Aplastische Anämie: Therapie
Ob eine Therapie oder ein abwartendes Verhalten indiziert ist, hängt von der Ausprägung der Erkrankung und ihren Ursachen ab. Bei nicht schwerer oder mäßig schwerer aplastischer Anämie wird zunächst meist ein abwartendes Verhalten empfohlen (Onkopedia Leitlinie Aplastische Anämie 2022). Bei indizierter Therapie erreichen mithilfe von immunsuppressiven Therapien (IST) etwa 50% der Patienten mit aplastischer Anämie Remissionen, wobei das Ansprechen bei Patienten mit einem Alter von ≤ 67 Jahren (p=0,002), bei Koexistenz eines PNH-Klons (p=0,017) und bei normalem Karyotyp (p=0,024) signifikant höher ist (Maciejewski & Selleri 2004, Kim et al. 2010). Auch Patienten mit Mutationen der Gene PIGA, BCOR und BCORL1 sprechen signifikant besser auf IST an (Yoshizato et al. 2015, Ogawa 2016). Aufgrund der Seltenheit der Erkrankung sollte vor Therapiebeginn mit einem Expertenzentrum besprochen werden, ob die Teilnahme an einer klinischen Studie möglich ist. Eine Übersicht der Therapiestruktur ist in der Onkopedia Leitlinie Aplastische Anämie zu finden.
Empfehlung bei aplastischer Anämie
Die Abgrenzung der aplastischen Anämie zur hypoplastischen MDS ist trotz der teilweise überlappenden Symptome (Abb. 2) zur Prognoseabschätzung sowie zur Wahl der Therapiestrategien wichtig, jedoch stellen morphologische Analysen aufgrund des zellarmen Knochenmarks eine Herausforderung dar.
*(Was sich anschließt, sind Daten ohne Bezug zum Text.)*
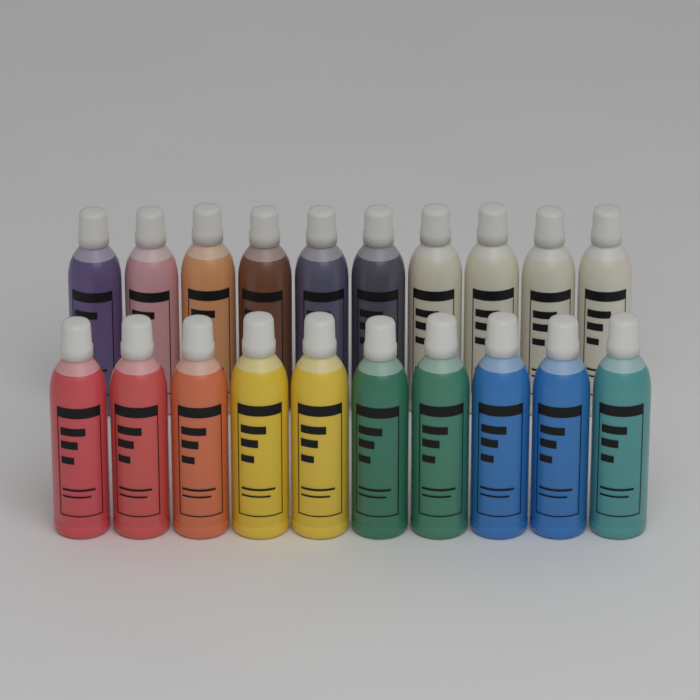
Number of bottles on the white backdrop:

Daher sollte zur Diagnosestellung unbedingt eine histologische Untersuchung an einem ausreichend großen Knochenmarkzylinder (mind. 15 mm Biopsielänge) durchgeführt werden. Hinweise auf eine klonale Evolution im Verlauf einer aplastischen Anämie sind ein erhöhter Blastenanteil, ein hyperzelluläres Knochenmark bei rekurrenter oder persistierender Zytopenie sowie das Auftreten neuer zytogenetischer oder molekulargenetischer Aberrationen (Maciejewski & Selleri 2004, Afable et al. 2011).
Weitere Differentialdiagnosen stellen die klonale Zytopenie unbestimmter Signifikanz (CCUS) und Paroxysmale nächtliche Hämoglobinurie (PNH) dar.